As more and more variable renewable energy is added into the grid throughout the world, we are seeing the capacity factors of base-load generators (the amount of electricity produced versus the generator’s maximum potential) also decreasing. This is leading to significant revenue erosion over time and less efficient operation that in turn leads to increased fuel consumption and higher emissions. Integrating BESS can diminish this growing impact.
In addition, when the BESS is not operating for the gas turbine, it can also participate in ancillary services markets for grid support, providing power quality services, frequency regulation, and primary and secondary frequency reserves, representing additional revenue as local electricity markets allow.

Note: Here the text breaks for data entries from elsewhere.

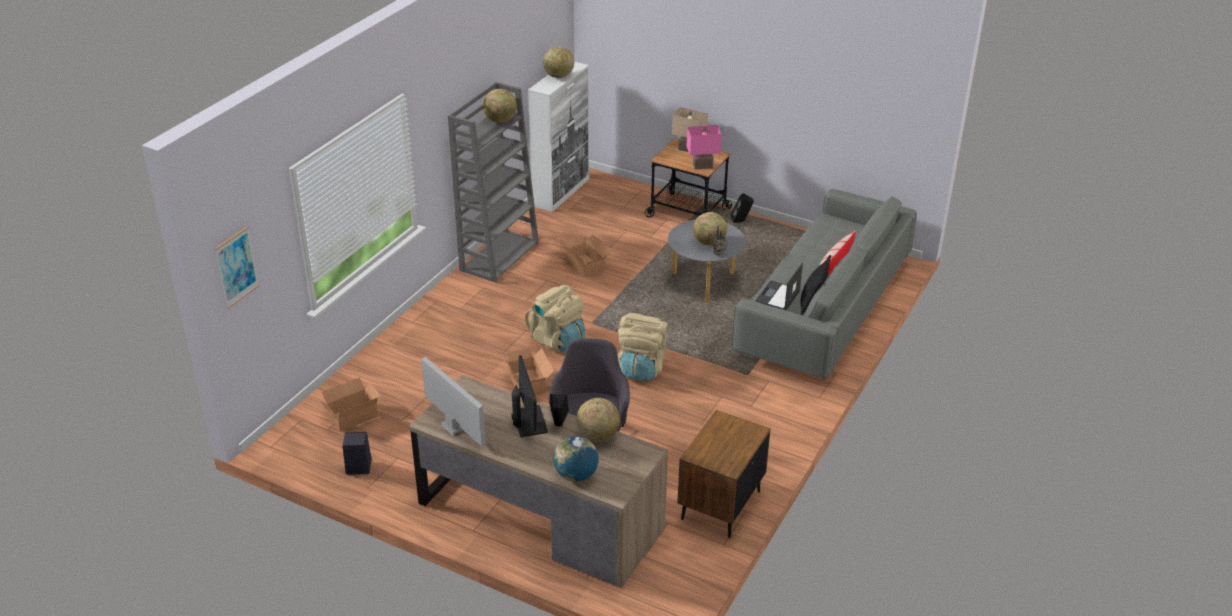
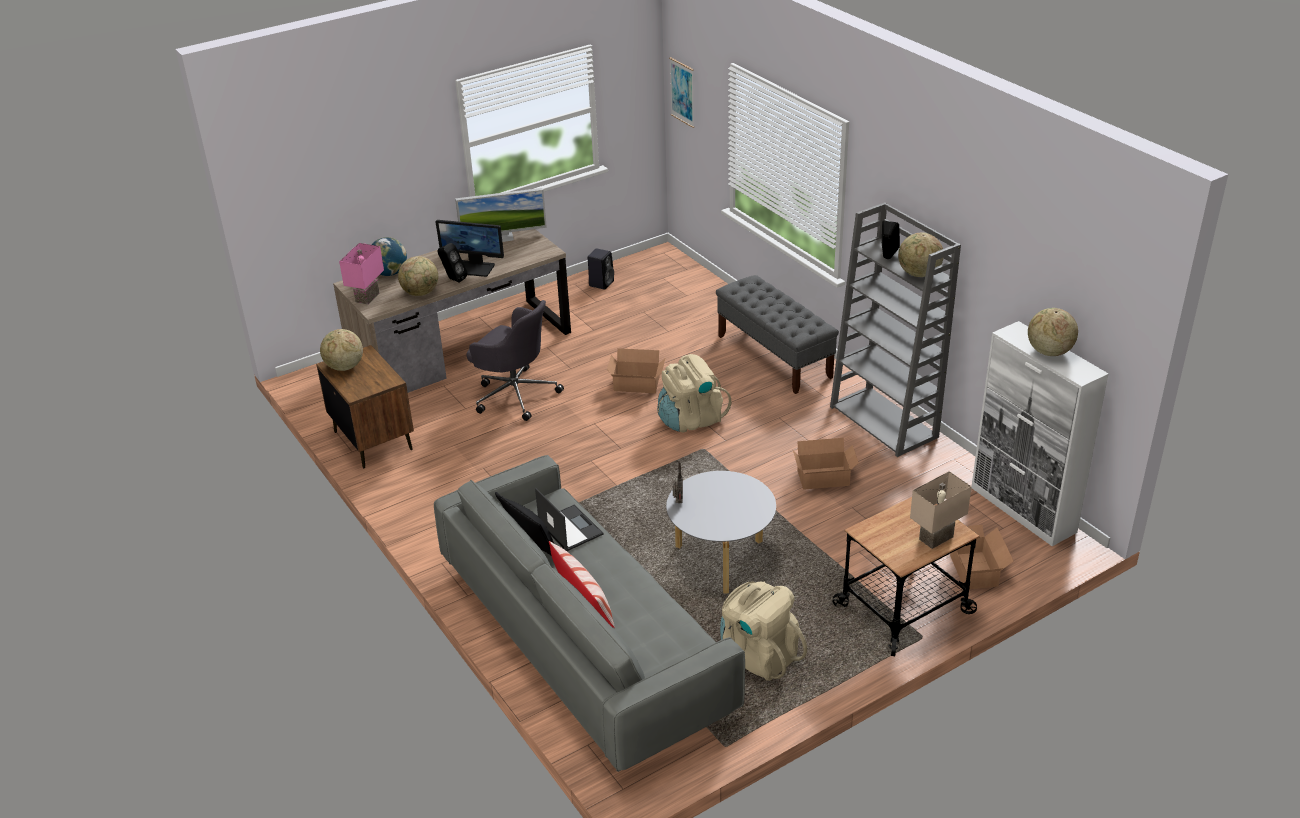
camera: 120 degrees right, 0 degrees up
(351, 416) = (670, 290): cardboard box -> cardboard box (975, 569)
(438, 325) = (774, 356): none -> grey bench
(641, 368) = (599, 458): beige backpack -> beige backpack (758, 655)
(702, 166) = (875, 533): pink table lamp -> pink table lamp (366, 297)
(709, 243) = (710, 503): globe -> globe (344, 367)
(741, 221) = (849, 655): black speaker -> black speaker (887, 258)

Co-locating BESS at a combined-cycle power plant (CCPP) substation will provide access to very large Point of Interconnection (POI) that enables installation of larger BESS, further optimizing economies of scale.
Finally, although domestic gas production and supply is declining in the region, the long-term cost model for LNG importation as a fuel source looks favorable. Therefore, gas turbine facilities will continue as viable commercial assets and key parts of the energy mix in Southeast Asia.

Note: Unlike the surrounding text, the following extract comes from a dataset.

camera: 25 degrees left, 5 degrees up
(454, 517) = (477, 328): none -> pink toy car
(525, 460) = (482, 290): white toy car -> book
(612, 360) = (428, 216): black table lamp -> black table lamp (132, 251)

Bonus Reason: Speed to Market. One of the great advantages with BESS is that it can be deployed quickly delivering immediate impact. The quick deployment of BESS is critical to mitigate fuel supply disruptions or grid planning problems. There is limited BESS in operation in the region today, but the hybrid solution, BESS added to existing generation, has been proven from demonstration projects to full deployment at a number of facilities in the United States, Germany, and other markets. Megawatt (MW) scale deployment of BESS is known to be achieved in less than 100 days from contractual agreement to commissioning.
Beyond retrofitting assets for additional use cases with BESS, it can be deployed for new builds or for repowering builds with new gas turbines that extend the life of the facility. For the foreseeable future, lithium-ion battery energy storage systems will provide the lowest capital cost energy storage option for power utilities and developers in Southeast Asia. While energy storage costs are as inexpensive as ever, the equipment is not cheap. Therefore, minimizing the amount of the energy storage in any single solution will remain critical for operators across a variety of use-cases, balancing the trade-off between investment and return that these new, hybrid systems bring to the market.
*Southeast Asia, or ASEAN (Association of South East Asian Nations), comprises of ten countries including Brunei, Cambodia, Indonesia, Laos, Malaysia, Myanmar, the Philippines, Singapore, Thailand, Vietnam.